EXERCISE GOAL:
An exact transcription of all the records, free of pictures, is the expected answer.

RECORDS FOR THE EXERCISE:

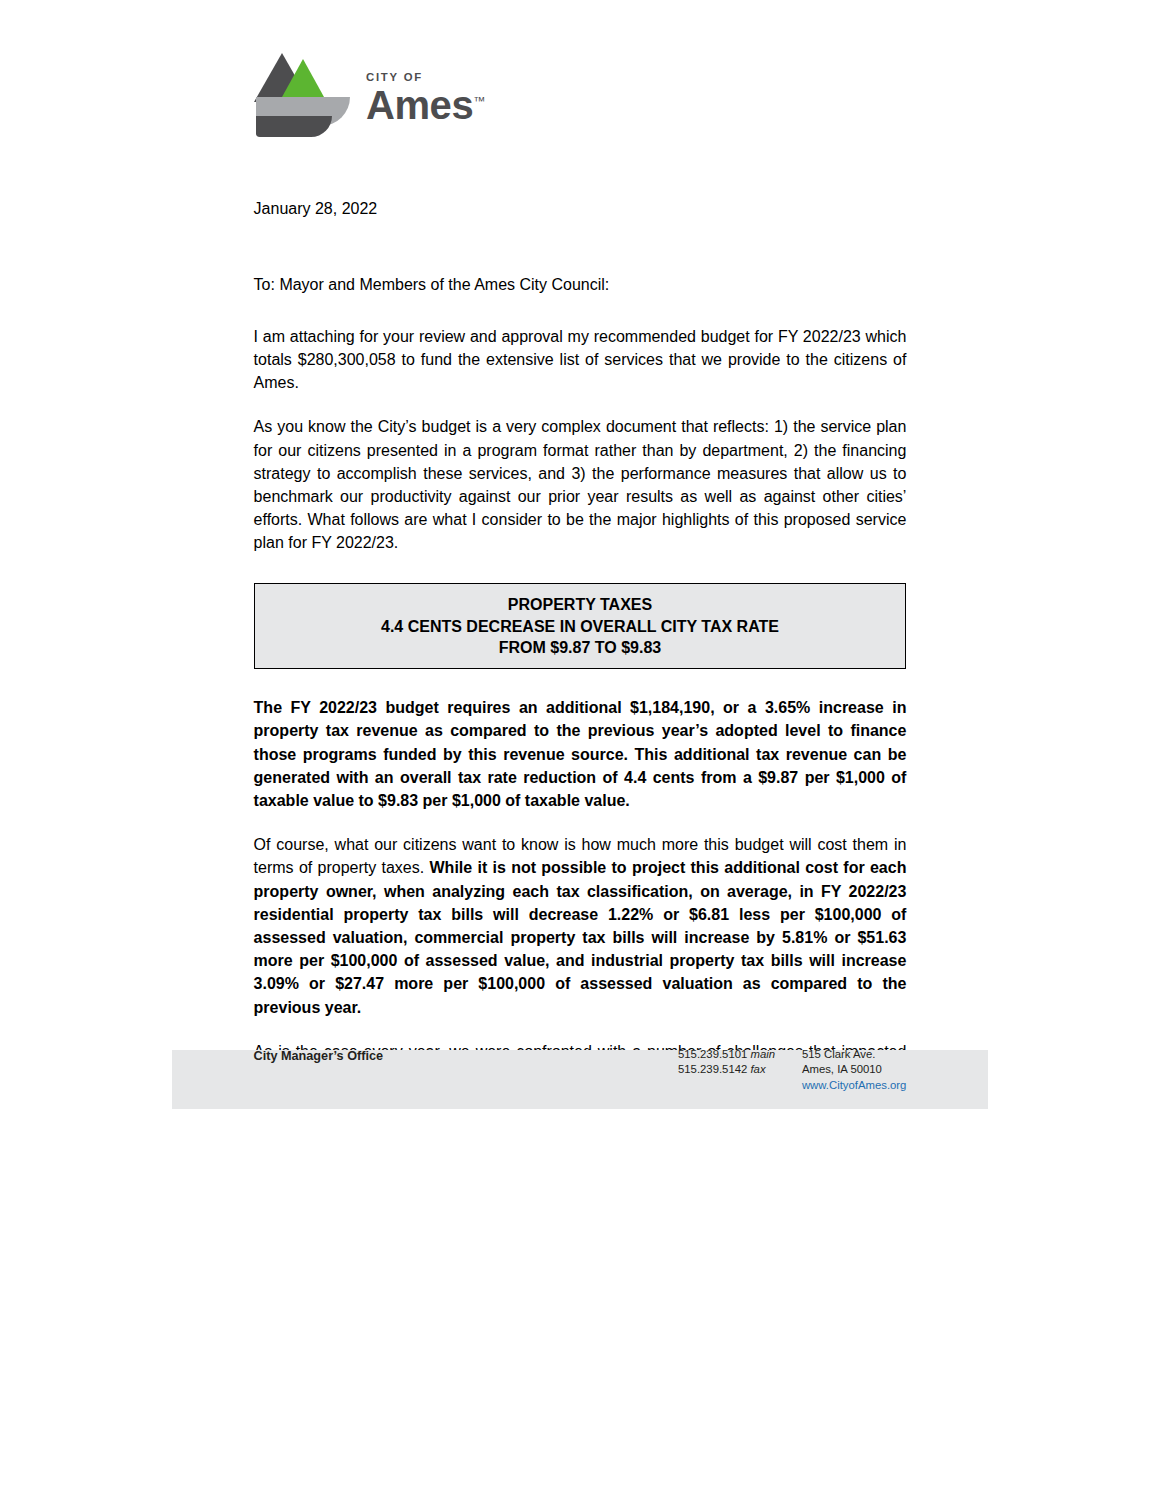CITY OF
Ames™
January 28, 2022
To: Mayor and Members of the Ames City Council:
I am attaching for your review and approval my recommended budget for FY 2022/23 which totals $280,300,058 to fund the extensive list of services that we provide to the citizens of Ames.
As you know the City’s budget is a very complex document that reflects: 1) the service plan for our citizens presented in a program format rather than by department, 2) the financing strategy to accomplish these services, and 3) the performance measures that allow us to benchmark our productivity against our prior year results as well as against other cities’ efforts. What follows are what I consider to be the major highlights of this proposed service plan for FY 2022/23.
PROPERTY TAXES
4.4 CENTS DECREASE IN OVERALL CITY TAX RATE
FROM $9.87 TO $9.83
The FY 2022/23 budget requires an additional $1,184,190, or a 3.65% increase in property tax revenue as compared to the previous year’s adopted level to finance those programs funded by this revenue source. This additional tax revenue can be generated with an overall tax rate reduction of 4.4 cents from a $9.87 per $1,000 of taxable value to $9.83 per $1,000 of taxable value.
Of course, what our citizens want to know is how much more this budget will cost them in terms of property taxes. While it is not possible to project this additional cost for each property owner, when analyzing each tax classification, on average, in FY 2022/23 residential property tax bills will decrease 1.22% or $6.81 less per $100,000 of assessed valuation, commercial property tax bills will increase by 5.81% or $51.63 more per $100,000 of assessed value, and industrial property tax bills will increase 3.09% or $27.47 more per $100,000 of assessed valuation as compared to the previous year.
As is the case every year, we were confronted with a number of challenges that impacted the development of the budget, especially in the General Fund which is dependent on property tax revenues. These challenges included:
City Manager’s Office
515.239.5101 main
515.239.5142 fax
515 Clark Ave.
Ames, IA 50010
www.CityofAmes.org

OUTPUT OF THE TASK:
CITY OF
Ames™
January 28, 2022
To: Mayor and Members of the Ames City Council:
I am attaching for your review and approval my recommended budget for FY 2022/23 which totals $280,300,058 to fund the extensive list of services that we provide to the citizens of Ames.
As you know the City’s budget is a very complex document that reflects: 1) the service plan for our citizens presented in a program format rather than by department, 2) the financing strategy to accomplish these services, and 3) the performance measures that allow us to benchmark our productivity against our prior year results as well as against other cities’ efforts. What follows are what I consider to be the major highlights of this proposed service plan for FY 2022/23.
PROPERTY TAXES
4.4 CENTS DECREASE IN OVERALL CITY TAX RATE
FROM $9.87 TO $9.83
The FY 2022/23 budget requires an additional $1,184,190, or a 3.65% increase in property tax revenue as compared to the previous year’s adopted level to finance those programs funded by this revenue source. This additional tax revenue can be generated with an overall tax rate reduction of 4.4 cents from a $9.87 per $1,000 of taxable value to $9.83 per $1,000 of taxable value.
Of course, what our citizens want to know is how much more this budget will cost them in terms of property taxes. While it is not possible to project this additional cost for each property owner, when analyzing each tax classification, on average, in FY 2022/23 residential property tax bills will decrease 1.22% or $6.81 less per $100,000 of assessed valuation, commercial property tax bills will increase by 5.81% or $51.63 more per $100,000 of assessed value, and industrial property tax bills will increase 3.09% or $27.47 more per $100,000 of assessed valuation as compared to the previous year.
As is the case every year, we were confronted with a number of challenges that impacted the development of the budget, especially in the General Fund which is dependent on property tax revenues. These challenges included:
City Manager’s Office
515.239.5101 main
515.239.5142 fax
515 Clark Ave.
Ames, IA 50010
www.CityofAmes.org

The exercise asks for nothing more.